A recent newspaper poll revealed that 50 percent thought that the hijackers were Iraqi nationals. The truth is that 80 percent of the Sept. 11 perpetrators were from Saudi Arabia, and none were from Iraq. Will these respondents now insist we attack Saudi Arabia?

We were told a shipment of aluminum tubes was proof that Hussein is building an atomic bomb, again, disproved. The Bush administration keeps grasping at straws, and with the enormous power of the United States and around-the-clock public relations behind it, turns those straws into bludgeons. There may be a case for war with Iraq, but this administration - crippled from the start by its secretive and untrustworthy nature - is not the one to make it. It is difficult to fully trust those who obstructed and then hobbled the Sept. 11 investigations, out-maneuvered the democratic process in Election 2000, slandered their opponents even when those opponents are war veterans and genuine heroes, denied their deep, longtime working relationship with the corrupt and immoral Enron Corp., and arrogantly dismissed treaties with the rest of the world.
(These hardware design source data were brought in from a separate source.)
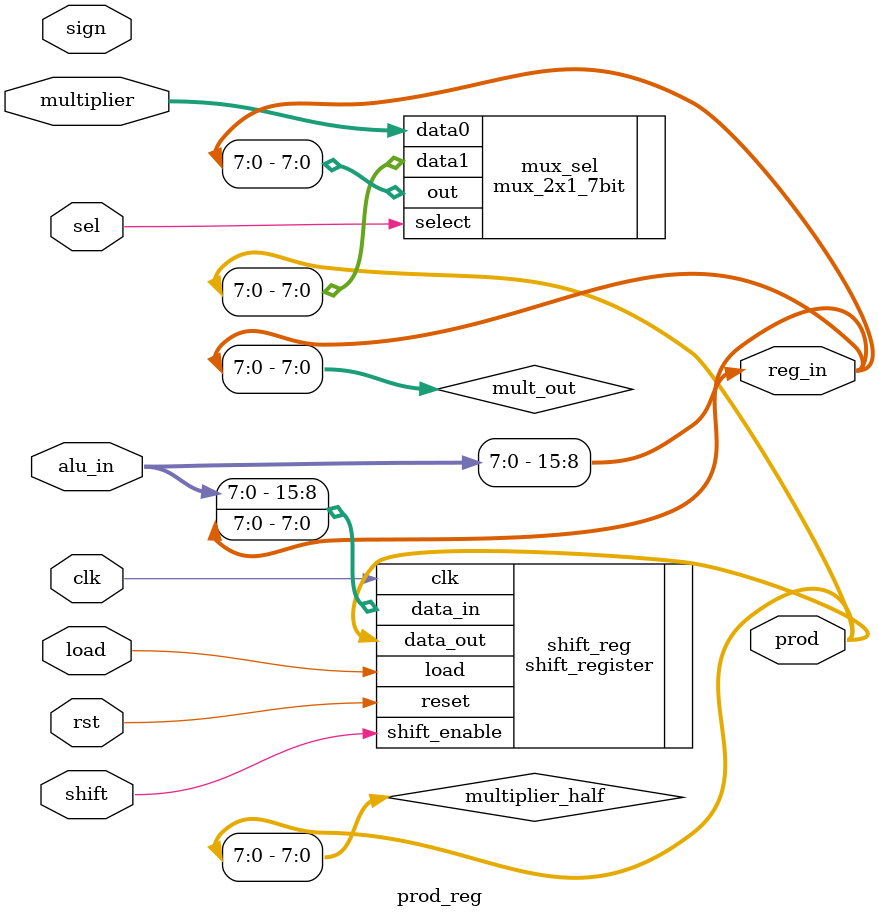
<source format=v>
module prod_reg(
  input wire clk,
  input wire rst,
  input wire load,
  input wire shift,
  input wire [7:0] alu_in,
  input wire [7:0] multiplier,
  input wire sel,
  input wire sign,
  output wire [15:0] prod,
  output wire [15:0] reg_in
);

  wire [7:0] multiplier_half;
  wire [7:0] mult_out;
  
  // Instantiate components
  mux_2x1_7bit mux_sel (
    .select(sel),
    .data0(multiplier),
    .data1(multiplier_half),
    .out(mult_out)
  );
  assign reg_in[15:0] = {alu_in[7:0], mult_out[7:0]};
  assign multiplier_half[7:0] = prod[7:0];
  shift_register shift_reg (.clk(clk), .reset(rst), .load(load), .shift_enable(shift),
    .data_in(reg_in),
    .data_out(prod)
  );

endmodule

</source>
It's time for Bush to display the humble attitude he so duplicitously promised us in his dealings with the rest of the world. Our government's only way to now gain credibility is to move forward under the auspices of the United Nations Security Council, and with the support of our major allies. George W. Bush's father was skilled enough to do this, and Bush Jr. must do the same. The terrorists will never forget that George W. Bush early on called the war on terrorism a "crusade." To enter into an unjust war will do nothing to convince the extremist Muslim world that it is not a continuation of the Crusades, and will be antithetic to the stated goal of protecting Americans from further attack.